Framework

The MPS Framework

Structured modules for dialogue, resolution, leadership and wellbeing.

Format Overview

The Model Peace Summit is a three to four day immersive diplomatic experience for students. Designed to reflect the structure, progression, and discipline of an authentic international summit. Delegates move through stages of ceremony, conflict analysis, dialogue, negotiation, agreement, and reflection — developing both intellectual rigour and personal resilience.

At its core, the Summit is structured around four essential components: the Opening Ceremony, the Conflict Resolution Council, the Peacebuilding Dialogues, and a carefully integrated programme of Wellbeing and Mindfulness. Together, these elements ensure that participants engage not only as negotiators, but as reflective and responsible global leaders.

In addition to these foundational components, the MPS framework is intentionally flexible. Further elements — including negotiation forums, case study sessions, expert seminars, informal panel discussions, cultural exchanges, and leadership roundtables — may be incorporated to enrich the programme. These additions allow each Summit to be tailored in depth, scale, and focus, ensuring both academic challenge and authentic global engagement.

Negotiation Forums & Drafting Sessions

Working groups and negotiation forums provide the operational space for drafting, amending, and refining resolutions. Delegates build alliances, negotiate language, and test the feasibility of proposed frameworks. These sessions demand strategic reasoning, precision in communication, patience under pressure, and consensus-building and adaptability. Draft agreements are continuously refined before presentation at the final General Assembly Session.

Case Study Application

To ensure depth of understanding, delegates examine comparable global case studies and assess how their negotiated frameworks could be applied or adapted. This strengthens analytical thinking and highlights the complexity of real-world diplomacy.

Seminars & Informal Panel Discussions

Expert seminars and keynote addresses provide academic, legal, and humanitarian context. Informal panel discussions create space for reflection on leadership, ethical responsibility, and the realities of international diplomacy. These elements bridge simulation and authentic global practice.

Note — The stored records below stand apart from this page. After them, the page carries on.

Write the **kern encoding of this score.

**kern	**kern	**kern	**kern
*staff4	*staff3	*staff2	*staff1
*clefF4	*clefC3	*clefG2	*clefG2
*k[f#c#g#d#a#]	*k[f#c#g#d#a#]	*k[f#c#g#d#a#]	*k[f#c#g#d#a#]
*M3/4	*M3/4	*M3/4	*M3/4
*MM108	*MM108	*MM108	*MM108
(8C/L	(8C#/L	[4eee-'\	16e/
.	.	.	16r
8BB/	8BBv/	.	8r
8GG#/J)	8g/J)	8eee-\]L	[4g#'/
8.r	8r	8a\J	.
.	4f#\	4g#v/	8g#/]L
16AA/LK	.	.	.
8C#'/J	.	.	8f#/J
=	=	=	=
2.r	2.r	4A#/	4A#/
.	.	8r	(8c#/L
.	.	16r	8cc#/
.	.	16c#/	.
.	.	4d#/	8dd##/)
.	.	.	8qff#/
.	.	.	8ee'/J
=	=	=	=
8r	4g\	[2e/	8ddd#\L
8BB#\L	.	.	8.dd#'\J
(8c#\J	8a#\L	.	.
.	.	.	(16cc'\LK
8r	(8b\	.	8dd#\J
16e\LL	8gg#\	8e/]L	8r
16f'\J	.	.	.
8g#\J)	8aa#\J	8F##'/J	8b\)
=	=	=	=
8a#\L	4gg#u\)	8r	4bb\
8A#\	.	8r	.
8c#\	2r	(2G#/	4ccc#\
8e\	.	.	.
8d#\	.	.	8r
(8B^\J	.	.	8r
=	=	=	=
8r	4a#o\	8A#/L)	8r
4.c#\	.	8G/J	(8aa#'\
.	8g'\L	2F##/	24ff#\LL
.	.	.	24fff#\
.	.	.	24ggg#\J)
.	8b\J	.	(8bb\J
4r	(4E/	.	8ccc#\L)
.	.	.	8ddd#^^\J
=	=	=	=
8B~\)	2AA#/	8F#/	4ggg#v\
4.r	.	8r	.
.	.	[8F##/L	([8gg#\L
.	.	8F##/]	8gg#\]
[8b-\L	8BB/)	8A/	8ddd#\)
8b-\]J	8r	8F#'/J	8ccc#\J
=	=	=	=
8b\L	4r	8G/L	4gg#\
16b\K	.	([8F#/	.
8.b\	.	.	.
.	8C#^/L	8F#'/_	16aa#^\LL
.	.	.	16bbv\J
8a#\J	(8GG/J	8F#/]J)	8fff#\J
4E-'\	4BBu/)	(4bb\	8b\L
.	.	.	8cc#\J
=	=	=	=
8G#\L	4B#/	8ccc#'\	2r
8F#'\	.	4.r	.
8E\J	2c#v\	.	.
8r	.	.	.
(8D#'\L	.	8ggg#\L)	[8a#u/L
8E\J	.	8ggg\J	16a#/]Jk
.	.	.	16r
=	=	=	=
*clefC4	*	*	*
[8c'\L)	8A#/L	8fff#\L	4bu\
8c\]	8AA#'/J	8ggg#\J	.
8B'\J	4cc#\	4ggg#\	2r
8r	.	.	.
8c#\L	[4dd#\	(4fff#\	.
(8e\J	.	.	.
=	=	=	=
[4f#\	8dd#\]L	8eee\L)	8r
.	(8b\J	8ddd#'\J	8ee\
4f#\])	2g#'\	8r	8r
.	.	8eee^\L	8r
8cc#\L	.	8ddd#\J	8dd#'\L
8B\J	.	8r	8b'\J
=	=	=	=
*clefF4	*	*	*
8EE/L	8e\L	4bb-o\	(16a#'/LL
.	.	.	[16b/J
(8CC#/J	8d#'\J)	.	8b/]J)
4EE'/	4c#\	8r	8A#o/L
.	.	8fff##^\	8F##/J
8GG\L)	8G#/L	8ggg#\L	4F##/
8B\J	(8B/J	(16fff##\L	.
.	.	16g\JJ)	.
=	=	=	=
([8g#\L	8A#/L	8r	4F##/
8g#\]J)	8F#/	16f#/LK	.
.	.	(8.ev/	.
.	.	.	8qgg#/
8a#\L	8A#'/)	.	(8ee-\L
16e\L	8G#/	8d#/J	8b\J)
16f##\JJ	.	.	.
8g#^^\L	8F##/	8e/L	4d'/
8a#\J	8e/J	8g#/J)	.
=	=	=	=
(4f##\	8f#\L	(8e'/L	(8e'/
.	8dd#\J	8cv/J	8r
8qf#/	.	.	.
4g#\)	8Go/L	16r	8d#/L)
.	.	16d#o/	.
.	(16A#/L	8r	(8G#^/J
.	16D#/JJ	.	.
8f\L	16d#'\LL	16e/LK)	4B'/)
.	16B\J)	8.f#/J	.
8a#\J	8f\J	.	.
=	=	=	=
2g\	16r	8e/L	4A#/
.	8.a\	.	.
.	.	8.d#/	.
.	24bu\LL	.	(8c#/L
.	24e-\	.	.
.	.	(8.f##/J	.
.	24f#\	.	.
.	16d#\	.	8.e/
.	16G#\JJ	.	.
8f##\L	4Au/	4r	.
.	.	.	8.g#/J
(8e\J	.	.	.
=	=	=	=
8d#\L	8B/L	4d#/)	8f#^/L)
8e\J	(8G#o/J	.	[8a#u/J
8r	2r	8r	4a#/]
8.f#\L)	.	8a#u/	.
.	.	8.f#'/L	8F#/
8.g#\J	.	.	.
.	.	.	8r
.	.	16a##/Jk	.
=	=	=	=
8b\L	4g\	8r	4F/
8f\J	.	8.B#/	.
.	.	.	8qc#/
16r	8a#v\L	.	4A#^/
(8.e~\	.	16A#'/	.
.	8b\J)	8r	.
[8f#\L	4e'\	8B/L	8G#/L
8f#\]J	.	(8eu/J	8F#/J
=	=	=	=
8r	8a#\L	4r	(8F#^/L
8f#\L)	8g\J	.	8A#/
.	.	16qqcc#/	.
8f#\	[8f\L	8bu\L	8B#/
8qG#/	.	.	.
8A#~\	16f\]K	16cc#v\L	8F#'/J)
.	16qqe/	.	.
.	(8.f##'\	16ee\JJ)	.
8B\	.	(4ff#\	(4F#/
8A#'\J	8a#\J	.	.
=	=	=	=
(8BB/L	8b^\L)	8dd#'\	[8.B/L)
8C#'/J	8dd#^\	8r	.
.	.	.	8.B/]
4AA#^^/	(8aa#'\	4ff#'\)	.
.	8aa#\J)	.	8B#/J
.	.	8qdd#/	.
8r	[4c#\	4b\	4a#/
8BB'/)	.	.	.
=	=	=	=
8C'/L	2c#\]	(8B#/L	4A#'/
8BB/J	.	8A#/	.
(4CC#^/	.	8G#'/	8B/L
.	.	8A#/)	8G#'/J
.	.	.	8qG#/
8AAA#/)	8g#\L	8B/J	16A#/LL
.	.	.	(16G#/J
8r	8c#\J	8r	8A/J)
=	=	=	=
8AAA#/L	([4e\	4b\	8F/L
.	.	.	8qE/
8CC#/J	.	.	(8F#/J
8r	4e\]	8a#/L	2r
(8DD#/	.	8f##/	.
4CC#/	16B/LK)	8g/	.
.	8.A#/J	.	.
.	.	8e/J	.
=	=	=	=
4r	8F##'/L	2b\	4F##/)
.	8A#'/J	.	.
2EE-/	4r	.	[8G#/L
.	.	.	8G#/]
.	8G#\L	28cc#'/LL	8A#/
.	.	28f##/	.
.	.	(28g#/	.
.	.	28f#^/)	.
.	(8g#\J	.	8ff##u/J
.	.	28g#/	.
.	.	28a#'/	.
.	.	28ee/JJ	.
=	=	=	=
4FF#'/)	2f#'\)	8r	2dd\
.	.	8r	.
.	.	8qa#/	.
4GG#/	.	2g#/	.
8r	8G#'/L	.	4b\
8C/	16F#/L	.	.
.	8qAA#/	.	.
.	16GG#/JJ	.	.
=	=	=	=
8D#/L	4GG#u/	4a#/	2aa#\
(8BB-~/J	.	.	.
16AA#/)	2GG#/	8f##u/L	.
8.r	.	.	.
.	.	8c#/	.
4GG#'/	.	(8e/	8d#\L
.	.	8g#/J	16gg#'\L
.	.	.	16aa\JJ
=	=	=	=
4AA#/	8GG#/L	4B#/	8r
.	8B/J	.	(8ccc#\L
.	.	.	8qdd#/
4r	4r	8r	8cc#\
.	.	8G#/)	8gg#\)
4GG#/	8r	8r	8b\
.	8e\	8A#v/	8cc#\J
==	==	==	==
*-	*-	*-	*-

Wellbeing & Mindfulness for Peace

Recognising that effective diplomacy requires emotional regulation and resilience, the Summit integrates a structured wellbeing strand throughout the programme. Activities may include yoga and guided meditation for focus and clarity; Tai Chi to cultivate balance and composure; boxing sessions centred on discipline and controlled energy; and collective singing or reflective circles to build unity. These practices reinforce calm leadership, self-awareness, and the ability to engage in disagreement without hostility.

The Summit Experience

Across three to four days, delegates experience the intellectual demands and emotional complexity of international negotiation. The Model Peace Summit develops:

  • Critical analysis
  • Ethical reasoning
  • Cultural literacy
  • Emotional intelligence
  • Collaborative leadership

The Summit does not merely simulate diplomacy; it cultivates the character, discipline, and global awareness necessary to sustain peace beyond the conference setting.